Хотя здесь стоит если не учесть, то знать желания третьей стороны. - Моя супруга, должно быть, терзаема любопытством, - объясняю, - хотя ничто не обязует тебя ему потакать. В подробности я свою дражайшую не посвящал, но общее представление о ситуации она имеет.
- Я только надеюсь, - маскируя грубой шуткой неловкость, отвечает он, - что она не примется тыкать пальцами сквозь клетку. Вежливость не позволит.
Это верно. Завистницы могут упрекнуть миледи Эйри в надменности, следствии безупречного генома, и в остроте языка, следствии остроты ума, но ни одна из злоязычных кумушек не сумеет обвинить мою жену в дурном воспитании.
- Ладно, - решает Эрик. - Не будем огорчать леди, пусть она на меня полюбуется, хотя, боюсь, моя персона ее разочарует. Только прежде хорошо бы сформулировать, какой версии мы придерживаемся... официально.
- Я не стал бы лгать, - оценив по достоинству это «мы», предлагаю. - Кинти сложно обмануть, да и зачем? Она не болтлива.
- У нас, - следует мрачный ответ, - считается верхом неприличия говорить на столь постыдные темы с женщинами. Или она уже в курсе?
Но аппетита обсуждение Эрику не отбивает, чему я только рад.
- Нет, - похоронив перспективу приятного разговора за завтраком, сообщаю. - Может быть, она в недоумении от того, что я провожу здесь столько времени, но, в любом случае, ты имеешь право хранить свои секреты.
- Если твоя жена так любопытна, как я себе представляю, ей непременно захочется докопаться до истоков этого абсурда, - усмехается Эрик . Пауза. Он что-то прикидывает, машинально отщипывая по кусочку от тоста, и наконец, расудительно замечает: - Все равно это будет через неделю самое раннее. Ты успеешь меня и надушить, и наставить в манерах обращения с вашими дамами.
Все бы ничего, но Кинти - не обычная дама, о чем я и сообщаю. Хватка у дражайшей железная, как и чутье на фальшь, и вся эта восхитительная твердость нрава прикрыта женственностью, как шелком.
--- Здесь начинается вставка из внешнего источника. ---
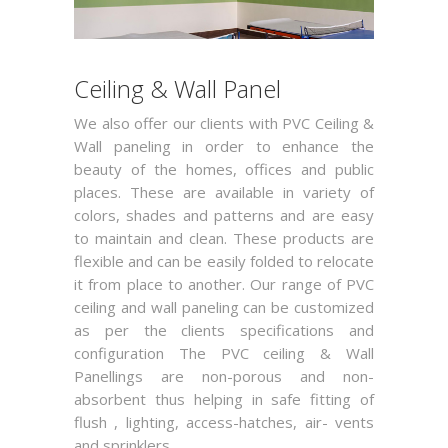
Ceiling & Wall Panel
We also offer our clients with PVC Ceiling &
Wall paneling in order to enhance the
beauty of the homes, offices and public
places. These are available in variety of
colors, shades and patterns and are easy
to maintain and clean. These products are
flexible and can be easily folded to relocate
it from place to another. Our range of PVC
ceiling and wall paneling can be customized
as per the clients specifications and
configuration The PVC ceiling & Wall
Panellings are non-porous and non-
absorbent thus helping in safe fitting of
flush , lighting, access-hatches, air- vents
and sprinklers.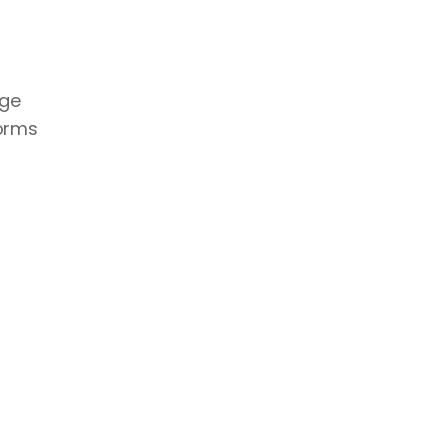
ge 
orms 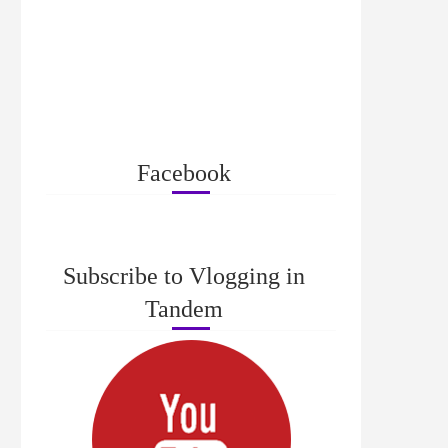
Facebook
Subscribe to Vlogging in
Tandem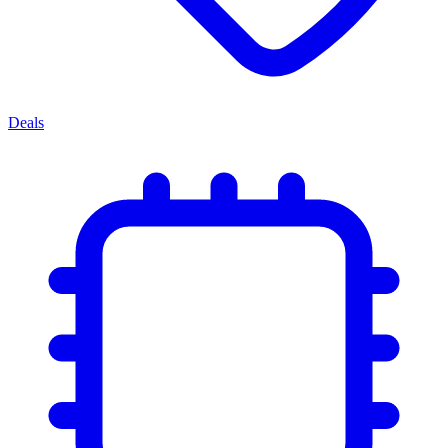
Deals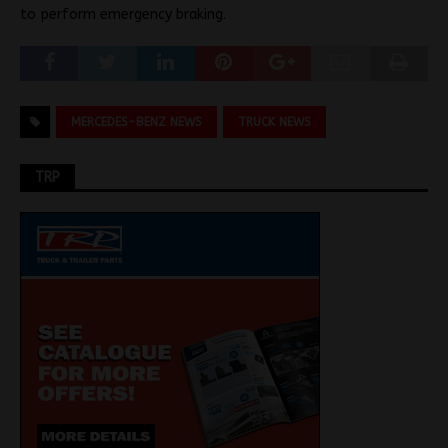
to perform emergency braking.
MERCEDES-BENZ NEWS
TRUCK NEWS
TRP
- Ты можешь вести себя со своей женой, как привык, я же предпочту ограничиться обычной вежливостью по отношению к даме, а если хочешь, чтобы я что-то конкретное сделал или чего-то избегал в общении с твоей супругой, скажи мне об этом напрямую и заранее, - отрезает он. - И не беспокойся. Галантно ухаживать за ней я не стану... по многим причинам сразу.
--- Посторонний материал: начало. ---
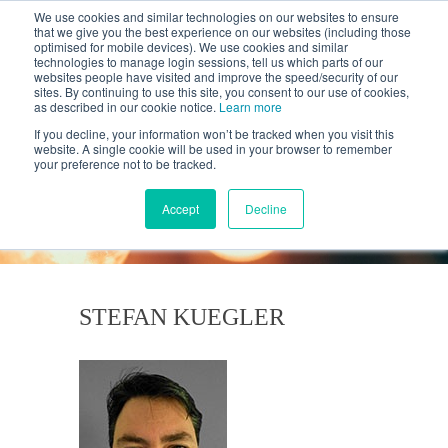
We use cookies and similar technologies on our websites to ensure
that we give you the best experience on our websites (including those
optimised for mobile devices). We use cookies and similar
technologies to manage login sessions, tell us which parts of our
websites people have visited and improve the speed/security of our
sites. By continuing to use this site, you consent to our use of cookies,
as described in our cookie notice.
Learn more
If you decline, your information won’t be tracked when you visit this
website. A single cookie will be used in your browser to remember
your preference not to be tracked.
KANTAR'S PROFILES
BLOG
Accept
Decline
STEFAN KUEGLER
- Не тревожься, - улыбаюсь я, - миледи очень благоразумна, чем в выгодную сторону отличается от большинства дам света. Ей скучно слышать стандартно вежливые речи, как скучно тратить время на ежедневные балы, а обмануть ее проницательность так же тяжело, как ослабить твердость ее духа. Такой характер.
- Если мне будет неудобно с нею, я честно скажу, - выслушав оду моей жене, замечает, - А раз она такова, как ты рассказал, то и сама в этом случае не смолчит. Словом, твоя дама если не насладится моим обществом, то хоть позабавится. А всякие там тетушки, престарелые деды, младшие жены, племянники - их в программе показа не предполагается?
- Моя семья не настолько обширна, - рассмеявшись. - Так что шоу предполагается закрытым, семейного типа. В случае чего подлечишь нервы бутылочкой успокаивающего настоя. Семейный рецепт, прошу заметить.
- Здешние напитки мне не очень, - отвечает. - Надеюсь, этот твой рецепт на выходе дает что-нибудь крепкое?